A OpenAI estreou o Patch the Planet, uma nova iniciativa integrada no programa de cibersegurança Daybreak, desenhada para servir a comunidade de código aberto. Para concretizar este objectivo, a empresa está a trabalhar em conjunto com a Trail of Bits, uma firma de segurança que dedicou toda a sua equipa de investigação a este projecto.
A ideia central passa por unir investigadores de segurança a projectos open-source. A Trail of Bits explicou que, embora modelos de inteligência artificial consigam produzir uma torrente de descobertas de segurança, os responsáveis pela manutenção dos projectos acabam por ficar sobrecarregados. Estes programadores teriam de analisar tudo manualmente para separar as vulnerabilidades reais dos falsos positivos.
O Patch the Planet serve exactamente para reduzir esta carga de trabalho, ao colocar os responsáveis em contacto directo com investigadores. Estes especialistas utilizam os modelos de topo da criadora do ChatGPT, bem como o Codex Security, para identificar falhas e rever os resultados antes de estes chegarem aos programadores principais. Depois, as equipas trabalham em conjunto para desenvolver e testar correcções, além de criarem fluxos de trabalho para manter a segurança no futuro. Esta aposta na protecção de dados surge numa altura em que a empresa continua a melhorar as suas ferramentas, como se viu recentemente quando disponibilizou uma actualização de peso para a memória do seu chatbot.
Primeiros resultados e projectos envolvidos
Durante a primeira semana da iniciativa, os engenheiros trabalharam com dezanove projectos de código aberto através do recurso aos modelos Codex e GPT-5.5-Cyber. A equipa descobriu centenas de erros legítimos e 51 problemas concretos, dos quais dezanove já foram resolvidos. Entre os participantes desta primeira fase, encontram-se nomes de peso na comunidade:
- cURL e NATS Server: Ferramentas fundamentais para a transferência de dados e para a gestão de sistemas de mensagens em rede.
- Python e python.org: A popular linguagem de programação e a sua infra-estrutura principal, que beneficiam agora de uma camada extra de protecção contra ataques.
- Sigstore e aiohttp: Projectos focados na assinatura de código e em pedidos HTTP assíncronos, essenciais para o desenvolvimento de software moderno.
- O projecto Go e freenginx: Linguagens e servidores web de alto desempenho que suportam grande parte da internet actual.
A OpenAI prometeu adicionar mais projectos nas próximas rondas, o que demonstra um foco claro no desenvolvimento técnico.

## TAREFA
Traduza para inglês esta frase do texto sobre o Patch the Planet: "A OpenAI prometeu adicionar mais projectos nas próximas rondas, o que demonstra um foco claro no desenvolvimento técnico."

## REGISTOS FORNECIDOS
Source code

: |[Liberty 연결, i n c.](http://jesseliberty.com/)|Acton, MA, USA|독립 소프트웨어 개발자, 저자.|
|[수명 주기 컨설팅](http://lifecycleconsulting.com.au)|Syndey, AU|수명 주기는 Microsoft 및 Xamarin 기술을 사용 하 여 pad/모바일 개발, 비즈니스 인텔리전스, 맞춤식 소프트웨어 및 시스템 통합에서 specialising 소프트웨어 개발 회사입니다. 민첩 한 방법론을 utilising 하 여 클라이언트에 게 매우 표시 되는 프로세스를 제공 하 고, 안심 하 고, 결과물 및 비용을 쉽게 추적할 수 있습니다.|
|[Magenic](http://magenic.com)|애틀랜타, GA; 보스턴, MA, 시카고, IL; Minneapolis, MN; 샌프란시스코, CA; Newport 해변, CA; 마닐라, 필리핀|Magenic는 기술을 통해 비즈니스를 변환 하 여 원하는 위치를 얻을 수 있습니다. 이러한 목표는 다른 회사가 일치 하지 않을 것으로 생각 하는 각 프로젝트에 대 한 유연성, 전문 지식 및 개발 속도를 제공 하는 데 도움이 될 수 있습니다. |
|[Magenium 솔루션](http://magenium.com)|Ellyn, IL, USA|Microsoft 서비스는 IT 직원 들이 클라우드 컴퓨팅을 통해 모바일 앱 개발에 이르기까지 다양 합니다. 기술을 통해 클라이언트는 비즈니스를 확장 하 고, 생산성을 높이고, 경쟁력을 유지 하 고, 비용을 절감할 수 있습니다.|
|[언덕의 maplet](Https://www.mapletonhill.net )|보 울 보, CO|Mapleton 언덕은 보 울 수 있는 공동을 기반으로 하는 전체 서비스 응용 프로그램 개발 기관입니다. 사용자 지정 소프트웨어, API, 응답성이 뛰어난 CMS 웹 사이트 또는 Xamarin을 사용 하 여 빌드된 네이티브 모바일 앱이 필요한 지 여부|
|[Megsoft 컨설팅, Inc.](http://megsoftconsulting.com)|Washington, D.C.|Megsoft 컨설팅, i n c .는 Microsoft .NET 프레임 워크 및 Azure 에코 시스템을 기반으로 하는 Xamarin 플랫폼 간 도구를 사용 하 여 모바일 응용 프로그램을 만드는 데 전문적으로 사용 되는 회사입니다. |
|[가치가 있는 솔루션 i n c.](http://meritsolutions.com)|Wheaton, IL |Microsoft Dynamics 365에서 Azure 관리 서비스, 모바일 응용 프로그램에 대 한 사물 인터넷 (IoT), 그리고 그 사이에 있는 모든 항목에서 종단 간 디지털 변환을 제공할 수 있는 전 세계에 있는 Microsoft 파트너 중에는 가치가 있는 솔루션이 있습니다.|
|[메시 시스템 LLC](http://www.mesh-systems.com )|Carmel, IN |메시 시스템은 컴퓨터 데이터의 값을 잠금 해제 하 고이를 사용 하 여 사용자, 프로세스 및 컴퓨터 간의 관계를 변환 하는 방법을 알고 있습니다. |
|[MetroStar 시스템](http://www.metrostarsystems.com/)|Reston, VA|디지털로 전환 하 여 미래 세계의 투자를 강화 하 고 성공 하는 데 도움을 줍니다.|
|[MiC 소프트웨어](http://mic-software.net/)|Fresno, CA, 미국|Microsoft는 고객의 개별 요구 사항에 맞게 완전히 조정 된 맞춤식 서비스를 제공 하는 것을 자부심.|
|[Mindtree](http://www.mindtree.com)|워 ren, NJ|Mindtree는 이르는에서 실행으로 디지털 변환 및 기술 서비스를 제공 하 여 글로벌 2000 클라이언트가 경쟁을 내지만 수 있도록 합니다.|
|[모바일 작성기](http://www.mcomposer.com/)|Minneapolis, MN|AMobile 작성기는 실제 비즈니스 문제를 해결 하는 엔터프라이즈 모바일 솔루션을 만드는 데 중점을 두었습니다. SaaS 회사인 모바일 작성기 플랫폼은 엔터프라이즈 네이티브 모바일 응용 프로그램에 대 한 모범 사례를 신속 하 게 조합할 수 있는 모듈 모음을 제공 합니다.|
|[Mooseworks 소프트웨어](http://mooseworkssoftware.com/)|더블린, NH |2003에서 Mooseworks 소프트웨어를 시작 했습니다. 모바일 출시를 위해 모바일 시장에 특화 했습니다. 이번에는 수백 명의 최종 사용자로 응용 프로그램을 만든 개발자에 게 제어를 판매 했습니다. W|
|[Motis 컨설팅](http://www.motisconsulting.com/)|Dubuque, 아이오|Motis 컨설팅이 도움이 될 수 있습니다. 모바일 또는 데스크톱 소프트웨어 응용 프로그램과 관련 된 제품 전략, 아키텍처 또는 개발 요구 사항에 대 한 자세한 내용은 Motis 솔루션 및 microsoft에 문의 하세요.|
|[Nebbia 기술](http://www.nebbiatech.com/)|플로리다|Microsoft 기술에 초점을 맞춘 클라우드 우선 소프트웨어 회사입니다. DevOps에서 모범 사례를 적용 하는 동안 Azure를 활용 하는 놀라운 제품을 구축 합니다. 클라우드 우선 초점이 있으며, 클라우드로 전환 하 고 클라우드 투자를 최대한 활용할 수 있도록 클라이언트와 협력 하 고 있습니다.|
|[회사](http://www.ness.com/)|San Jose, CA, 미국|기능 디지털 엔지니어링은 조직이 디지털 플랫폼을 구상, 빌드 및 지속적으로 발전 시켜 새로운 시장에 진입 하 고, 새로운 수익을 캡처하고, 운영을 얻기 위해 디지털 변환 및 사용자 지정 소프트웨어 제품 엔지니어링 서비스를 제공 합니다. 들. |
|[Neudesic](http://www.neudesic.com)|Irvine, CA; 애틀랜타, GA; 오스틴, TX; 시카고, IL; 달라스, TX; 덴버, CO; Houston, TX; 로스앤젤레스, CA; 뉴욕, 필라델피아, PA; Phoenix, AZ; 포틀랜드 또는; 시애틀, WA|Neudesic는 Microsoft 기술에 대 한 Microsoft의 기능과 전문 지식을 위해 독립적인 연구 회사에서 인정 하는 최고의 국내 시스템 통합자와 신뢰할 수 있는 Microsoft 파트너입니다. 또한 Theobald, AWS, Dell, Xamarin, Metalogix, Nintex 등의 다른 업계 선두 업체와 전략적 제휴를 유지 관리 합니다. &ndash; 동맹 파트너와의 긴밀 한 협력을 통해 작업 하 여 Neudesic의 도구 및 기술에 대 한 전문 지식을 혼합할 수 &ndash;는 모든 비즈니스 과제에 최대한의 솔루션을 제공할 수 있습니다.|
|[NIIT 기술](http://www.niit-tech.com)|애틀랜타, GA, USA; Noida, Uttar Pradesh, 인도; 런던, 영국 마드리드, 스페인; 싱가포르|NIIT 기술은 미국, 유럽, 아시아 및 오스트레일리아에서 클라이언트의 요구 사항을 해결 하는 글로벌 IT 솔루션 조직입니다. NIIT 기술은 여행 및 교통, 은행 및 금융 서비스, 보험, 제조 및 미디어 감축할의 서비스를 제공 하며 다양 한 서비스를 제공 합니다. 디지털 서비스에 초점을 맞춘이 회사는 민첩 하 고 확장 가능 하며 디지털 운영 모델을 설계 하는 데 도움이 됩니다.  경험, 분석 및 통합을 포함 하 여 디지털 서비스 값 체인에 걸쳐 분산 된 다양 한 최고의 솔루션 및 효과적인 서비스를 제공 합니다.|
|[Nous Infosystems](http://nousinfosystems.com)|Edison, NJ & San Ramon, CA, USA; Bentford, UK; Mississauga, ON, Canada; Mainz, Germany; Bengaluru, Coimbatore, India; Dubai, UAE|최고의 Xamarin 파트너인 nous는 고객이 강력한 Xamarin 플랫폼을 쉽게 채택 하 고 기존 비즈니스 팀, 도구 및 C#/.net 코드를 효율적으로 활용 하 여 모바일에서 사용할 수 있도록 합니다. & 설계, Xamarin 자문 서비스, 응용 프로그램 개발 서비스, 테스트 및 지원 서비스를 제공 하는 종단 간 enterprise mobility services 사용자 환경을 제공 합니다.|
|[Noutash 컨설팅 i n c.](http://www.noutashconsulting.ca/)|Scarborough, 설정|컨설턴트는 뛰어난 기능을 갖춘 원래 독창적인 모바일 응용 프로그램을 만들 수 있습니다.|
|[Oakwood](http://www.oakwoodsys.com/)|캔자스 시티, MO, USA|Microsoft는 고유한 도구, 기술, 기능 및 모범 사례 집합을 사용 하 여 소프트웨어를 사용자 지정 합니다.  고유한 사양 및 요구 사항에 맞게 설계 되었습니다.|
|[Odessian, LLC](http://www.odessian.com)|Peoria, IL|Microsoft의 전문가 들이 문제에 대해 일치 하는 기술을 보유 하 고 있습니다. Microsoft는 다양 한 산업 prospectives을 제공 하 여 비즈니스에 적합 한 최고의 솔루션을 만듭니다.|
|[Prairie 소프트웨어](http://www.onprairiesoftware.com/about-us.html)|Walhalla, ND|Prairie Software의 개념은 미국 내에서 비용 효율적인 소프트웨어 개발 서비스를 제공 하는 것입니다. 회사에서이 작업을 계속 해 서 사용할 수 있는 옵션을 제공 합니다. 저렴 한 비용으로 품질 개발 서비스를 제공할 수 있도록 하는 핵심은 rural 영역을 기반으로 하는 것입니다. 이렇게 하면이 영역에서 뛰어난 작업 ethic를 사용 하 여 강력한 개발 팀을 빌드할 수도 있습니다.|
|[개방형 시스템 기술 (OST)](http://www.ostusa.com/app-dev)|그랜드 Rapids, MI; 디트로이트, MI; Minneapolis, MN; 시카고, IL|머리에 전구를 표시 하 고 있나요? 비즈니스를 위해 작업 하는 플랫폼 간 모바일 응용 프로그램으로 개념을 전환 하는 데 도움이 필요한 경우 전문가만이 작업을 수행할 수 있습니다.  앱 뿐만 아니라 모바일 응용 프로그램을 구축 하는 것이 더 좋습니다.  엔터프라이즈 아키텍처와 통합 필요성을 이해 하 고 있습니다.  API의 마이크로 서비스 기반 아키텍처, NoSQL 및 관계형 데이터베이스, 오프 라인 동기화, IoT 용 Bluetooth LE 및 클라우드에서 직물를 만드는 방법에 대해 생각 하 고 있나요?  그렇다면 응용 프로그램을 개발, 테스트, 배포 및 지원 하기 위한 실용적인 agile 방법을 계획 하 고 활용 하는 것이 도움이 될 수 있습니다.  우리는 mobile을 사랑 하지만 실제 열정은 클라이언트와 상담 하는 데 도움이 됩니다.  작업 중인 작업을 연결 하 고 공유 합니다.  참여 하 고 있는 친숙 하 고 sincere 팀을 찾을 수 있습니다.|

## RESPOSTA
OpenAI has promised to add more projects in the coming rounds, which shows a clear focus on technical development.